Я вообще-то курил с 6 лет, но тут — как отрезало. Настолько хотел в футбол
играть.
—
В 70-е ростовский спортинтернат гремел на всю страну…
— У нас было четыре вида спорта: легкая атлетика, футбол, гимнастика и
плавание. Среди воспитанников — олимпийская чемпионка в беге на 100 метров
Кондратьева, прыгунья в высоту Быкова, метатель молота Литвинов, гимнастки
Юрченко, Гроздова, Шапошникова… Футболисты учились вместе с пловцами.
А у них три тренировки в день, первая — в 6 утра. На уроках спят — наплавались.
И учителя только футболистов к доске вызывали. Очень мы на пловцов злились.
А в любовь играли с гимнастками. Не случайно потом пара сложилась Юрченко
— Скляров. Моей первой любовью была Светлана Гроздова, олимпийская чемпионка.
— Вы еще ни разу не сыграли за «Спартак», а по Москве поползли слухи о
17-летнем вундеркинде. Откуда?

### ЗАДАНИЯ ДЛЯ ВЫПОЛНЕНИЯ:
a – Ответьте по интервью на вопросы и пометьте ответы теми же знаками.
(i) С какого возраста курил рассказчик?
(ii) Какие четыре вида спорта были в ростовском спортинтернате?
(iii) Кто была первой любовью рассказчика?
b – Перепишите из интервью без изменений фрагмент, который открывается словами «А у них три» и заканчивается словами «17-летнем вундеркинде. Откуда?».
Данные не имеют никакого отношения к интервью.

Отрисованные изображения диаграмм:
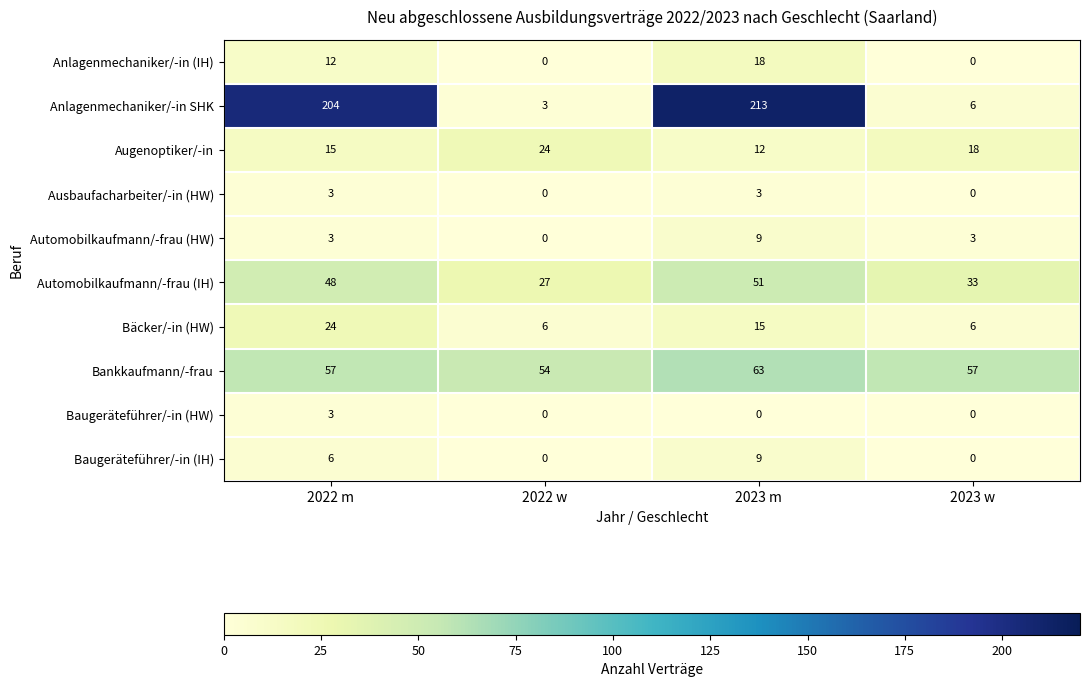

True or false: Anlagenmechaniker/-in (IH) has a value of 11 at 2023 m.

False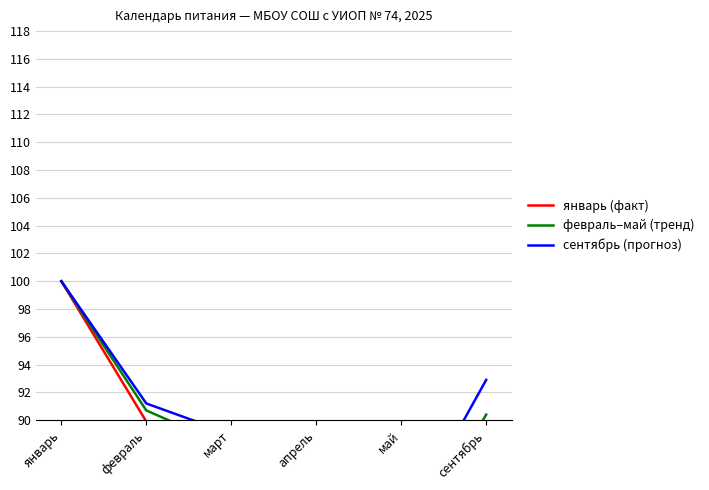

What is the label of the 2nd point from the left?

февраль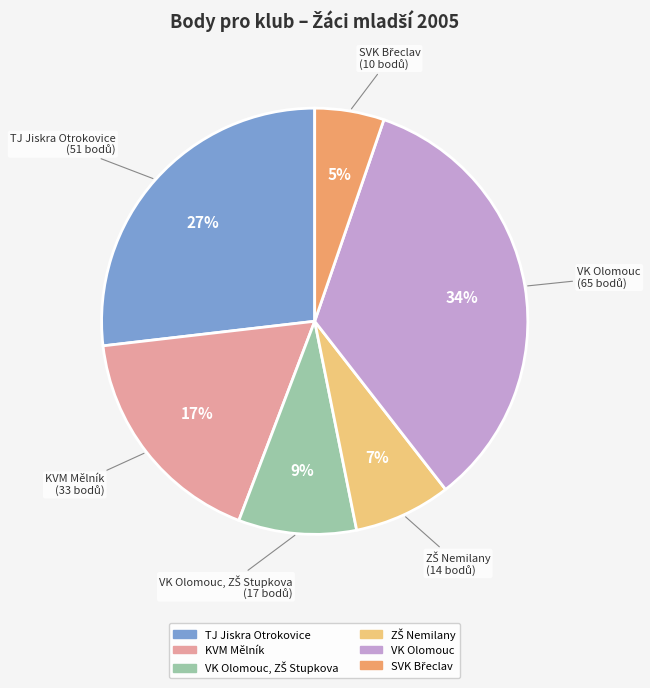

Does any single category account for the majority?

No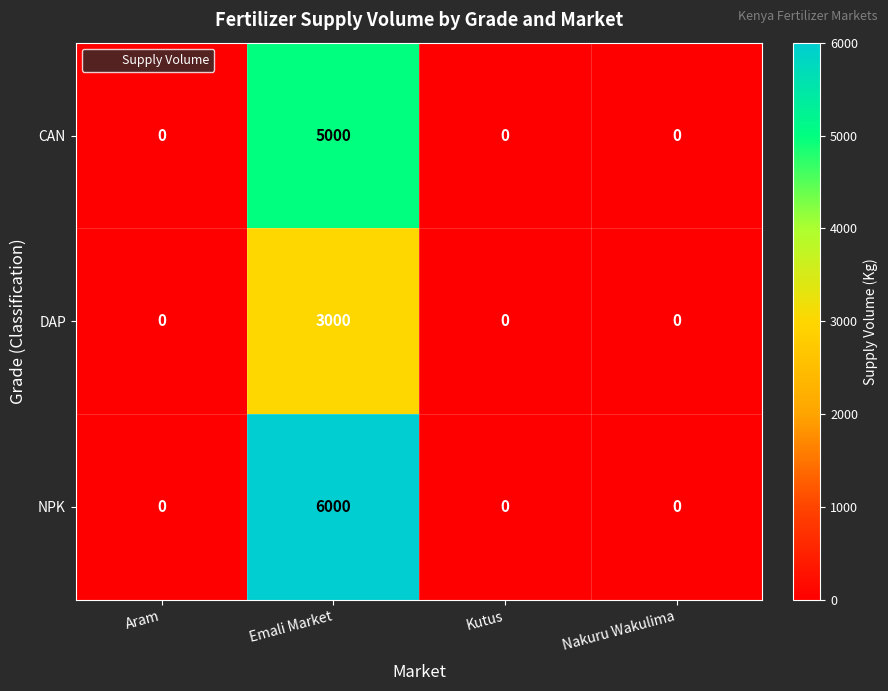

The value of CAN at Aram is 0. True or false?

True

### РЕЗУЛЬТАТЫ ВЫПОЛНЕНИЯ:
a –
(i) С 6 лет.
(ii) Легкая атлетика, футбол, гимнастика и плавание.
(iii) Светлана Гроздова, олимпийская чемпионка.

b –
А у них три тренировки в день, первая — в 6 утра. На уроках спят — наплавались.
И учителя только футболистов к доске вызывали. Очень мы на пловцов злились.
А в любовь играли с гимнастками. Не случайно потом пара сложилась Юрченко
— Скляров. Моей первой любовью была Светлана Гроздова, олимпийская чемпионка.
— Вы еще ни разу не сыграли за «Спартак», а по Москве поползли слухи о
17-летнем вундеркинде. Откуда?